“Unreliable” lesson observations should be ditched from Ofsted inspections, a radical report on the future of the watchdog has claimed.
Policy Exchange, the right-leaning thinktank founded by Michael Gove, has also called on the inspectorate to consider ending its contracts with private firms which provide additional inspectors, arguing that many of them lack the specialist skills, knowledge and experience needed to judge schools fairly.
The highly critical report warns that this leads to schools “taking a lowest common denominator approach and making decisions on what Ofsted will understand” which are not in the best interests of students.
Policy Exchange says that brief lesson observations by inspectors can lead to conclusions which are neither “valid nor reliable”.
“At the moment a team of external observers watching a handful of lessons can make a judgement on the quality of teaching which trumps the view of the school itself,” said report author Jonathan Simons, the thinktank’s head of education.
“The evidence suggests that when it comes to relying on the judgement of a trained Ofsted inspector on how effective a lesson, you would be better off flipping a coin.
“More needs to be done to drive up the quality of inspectors. Heads and teachers must feel confident that the person running their eye over their school is a specialist, preferably with recent teaching experience.

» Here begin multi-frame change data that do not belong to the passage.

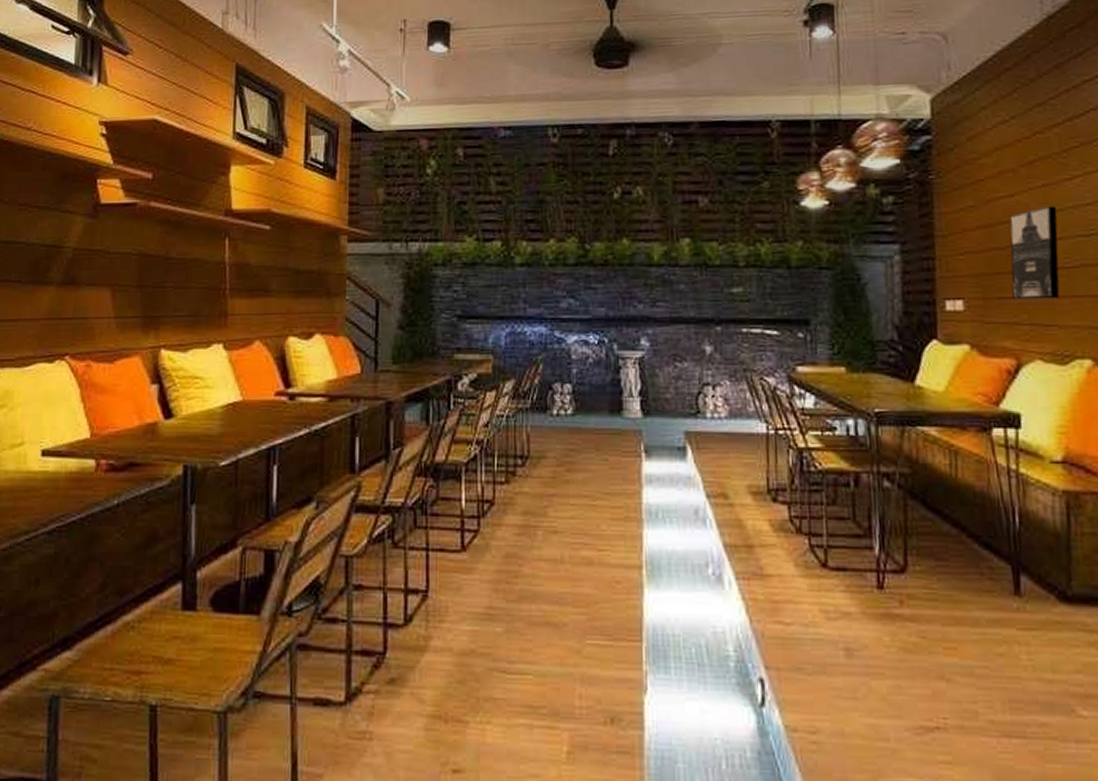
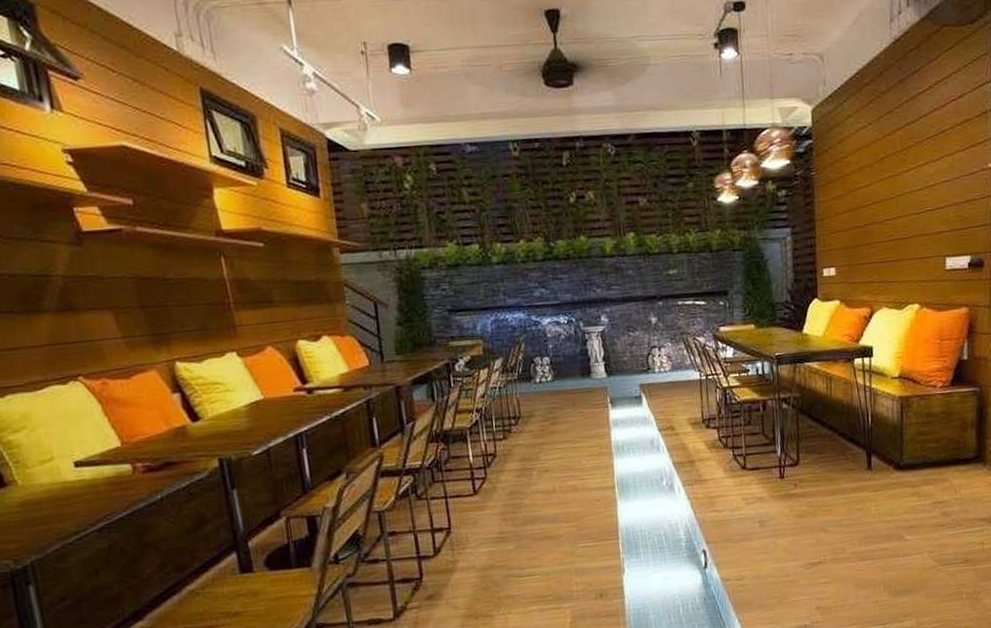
wall art: present [1009,206,1060,300] -> none [867,192,900,265]

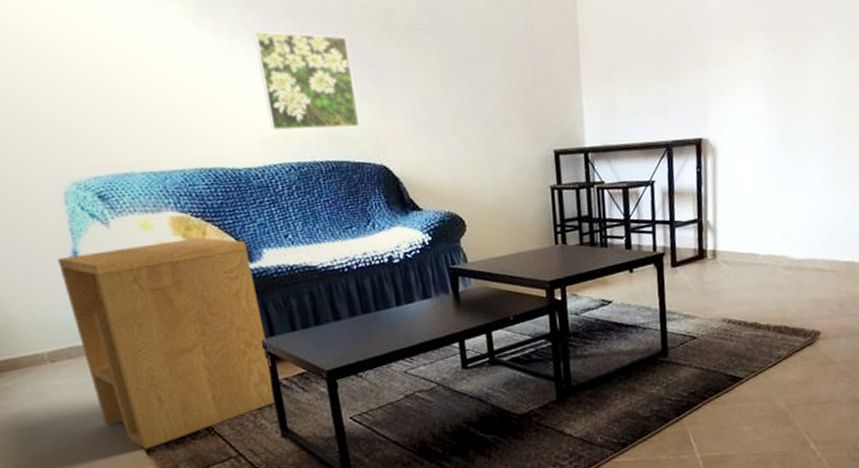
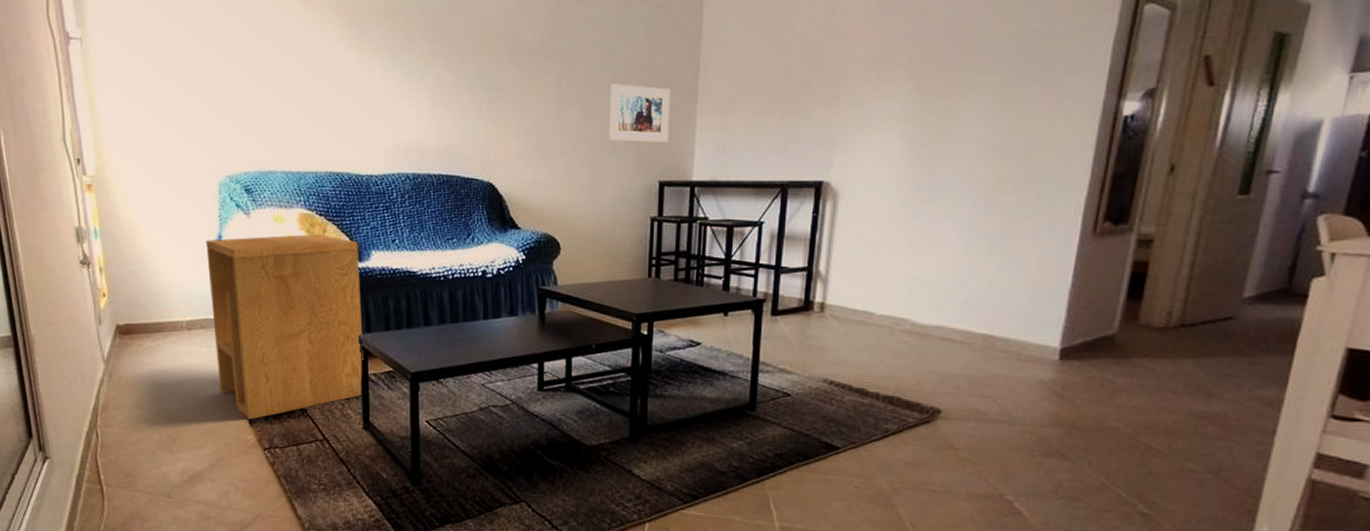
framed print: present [253,31,361,131] -> none [391,50,474,145]
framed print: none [493,56,558,114] -> present [608,84,670,142]

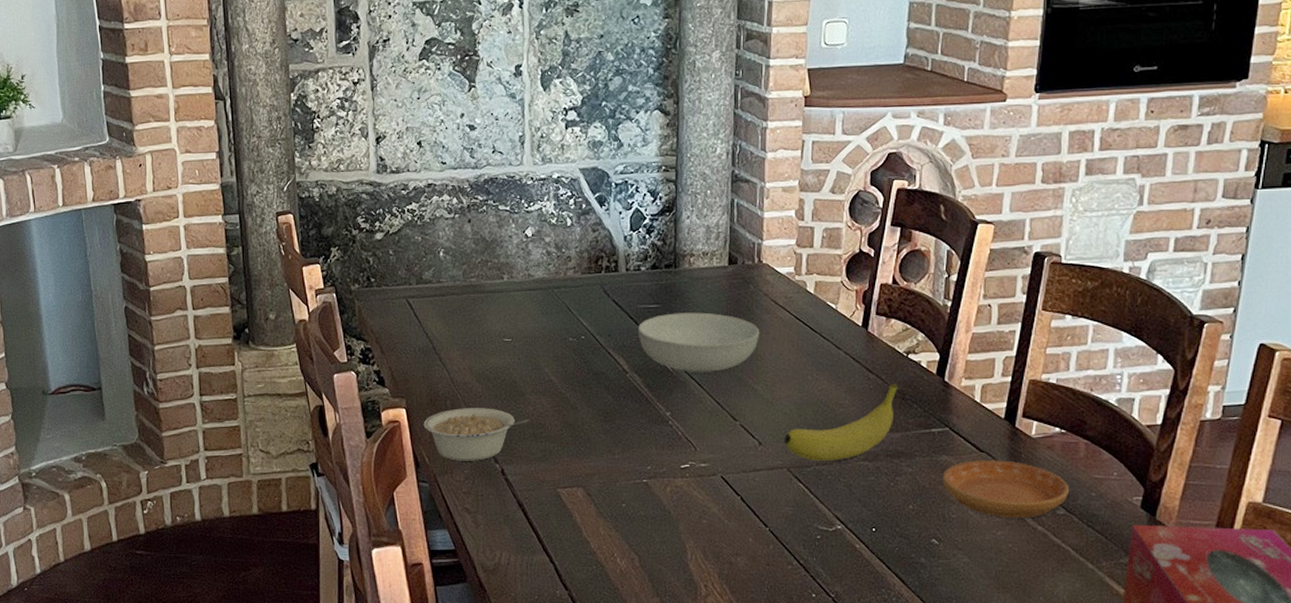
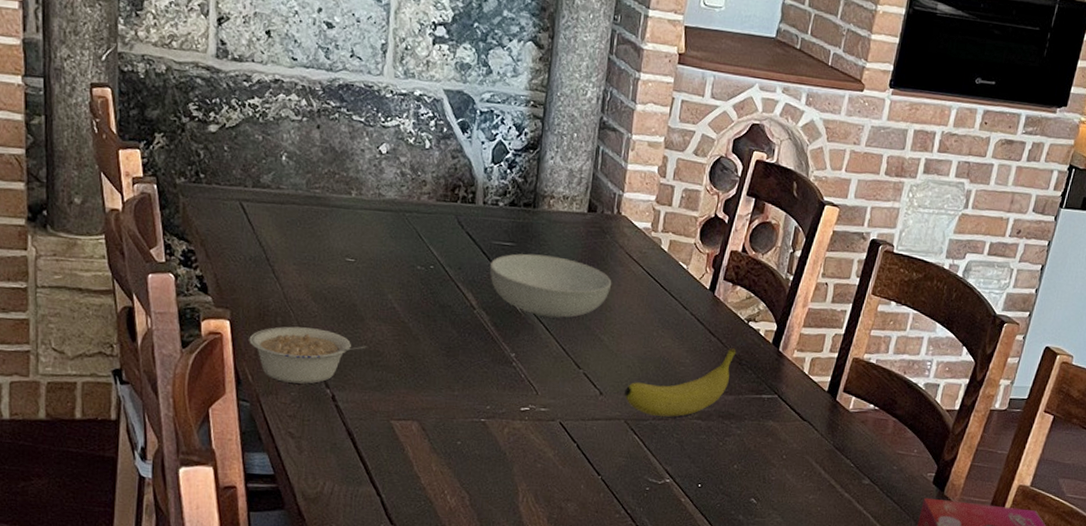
saucer: present [942,460,1070,519] -> none [766,428,876,485]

“Inspectors don’t need to be rocket scientists but they must also have the ability to interpret the increasing amounts of data on the performance of schools, and understand the different ways in which schools are now operating. Schools should not be forced to second guess what the inspector coming through the door will be like.”
At present, the report says, three private firms employ around 3,000 inspectors, compared to fewer than 400 who work directly for Ofsted.
The report argues that many of the additional inspectors “lack the necessary skills, especially the ability to analyse data, or the experience or specialist knowledge in primary or special needs teaching”.
All inspectors, the report says, should have “relevant and recent teaching experience”, and should have to pass an exam on analysing data and making reliable inspection judgements.
It also calls for a two-stage inspection process, under which all schools would be given a short inspection. Those which failed to attain a good or outstanding rating would then be given a longer “tailored inspection”, which would last for twice as long as current inspections and “allow inspectors the time to really understand the school and its data”.
Tensions have been running high between the watchdog and the Department for Education in recent weeks following Mr Gove’s decision to act against chief inspector Sir Michael Wilshaw’s wishes and oust Baroness Sally Morgan as Ofsted chair.
Michael Cladingbowl, Ofsted’s national director for schools, said the watchdog was “looking at how inspection should develop in the coming years”.
“We welcome Policy Exchange’s recommendations – many of which chime with our own - and will be studying them more closely in the coming days,” he added.
However he insisted that lesson observations were a “key way of gathering evidence about the quality of teaching” in schools.
Another thinktank, Civitas, has suggested that the government should take away the watchdog’s powers to inspect free schools and academies, which the Association of School and College Leaders has called for the current grading system to be changed.